Mumbai, October 12, 2018: New Zealand’s University of Otago researchers are using World Obesity Day today to call for an end to the stigma which fat people experience in their daily lives.
Health and education researchers from New Zealand’s University of Otago, Victoria University and Massey University have joined forces to raise awareness of the issue.
Lesley Gray, a Senior Lecturer in the Department of Primary Healthcare and General Practice at the University of Otago, Wellington; Dr Cat Pausé, a Senior Lecturer at the Institute of Education, Massey University; and Dr Caz Hales, a Lecturer
in the Graduate School of Nursing, Midwifery and Health at Victoria University of Wellington say the bias, discrimination and stigma that fat people experience across all aspects of their lives harms their health.
“Fat discrimination is pervasive across media, employment, health and school environments,” Lesley Gray says. “We must each play our part to call out discrimination and bias.”

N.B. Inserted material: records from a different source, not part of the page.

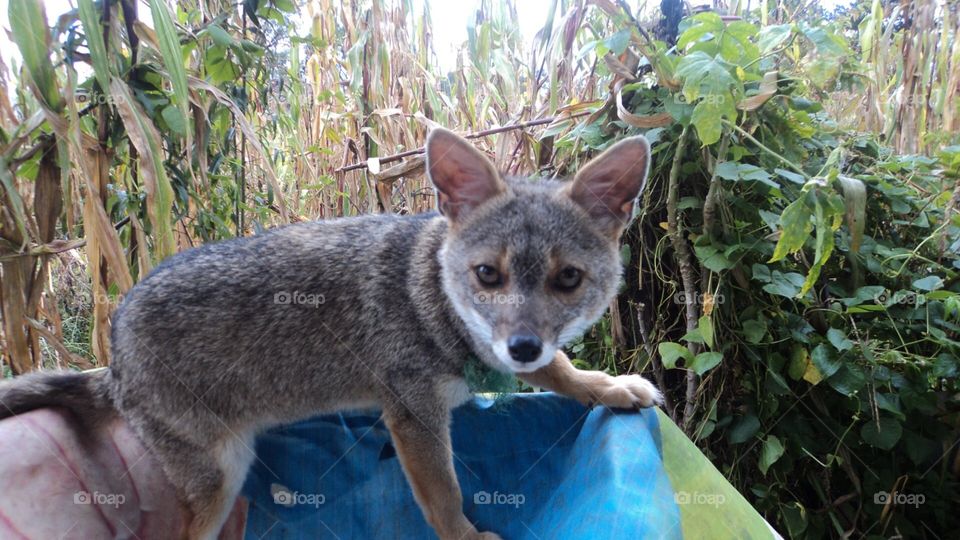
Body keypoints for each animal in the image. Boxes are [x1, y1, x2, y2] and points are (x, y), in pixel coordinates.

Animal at [0, 129, 660, 536]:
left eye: (568, 279)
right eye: (487, 275)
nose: (521, 346)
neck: (433, 299)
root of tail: (113, 361)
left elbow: (564, 369)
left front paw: (610, 388)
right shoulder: (412, 416)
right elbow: (444, 498)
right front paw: (469, 538)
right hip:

The researchers say the government should pass legislation to make it illegal to discriminate against fat people. In the classroom, teachers need to ensure that stigma against fat people is not reinforced by course materials and in lessons about bodies and health.
Dr Pausé says “fat stigma contributes to decreased physical and mental well-being for fat people and presents a barrier for fat people to access evidence-based, bias-free healthcare”.
The media also has an important role to play when it comes to fat stigma, the researchers say, with stories often containing negative stereotypes about fat people.
Ms Gray says “the image of the headless fatty, a fat person without a head, that often accompanies stories related to fatness, reproduces fat stigma. It allows the reader to consider fat people to be less than human.”
Dr Pausé adds “the media also has a responsibility to tell stories that do not focus on fatness as a problem. Where are the positive stories about fat athletes or CEOs?”
In April, the researchers held a seminar at Otago University, Wellington to educate health and social care professionals on the stigma that fat people face.
Dr Hales says healthcare workers are in a prime position to advocate for people of larger size who require care and support.
World Obesity Day was launched in 2015 to support practical solutions to help people achieve and maintain a healthy weight and to reverse the obesity crisis. This year it is dedicated to raising awareness of weight stigma.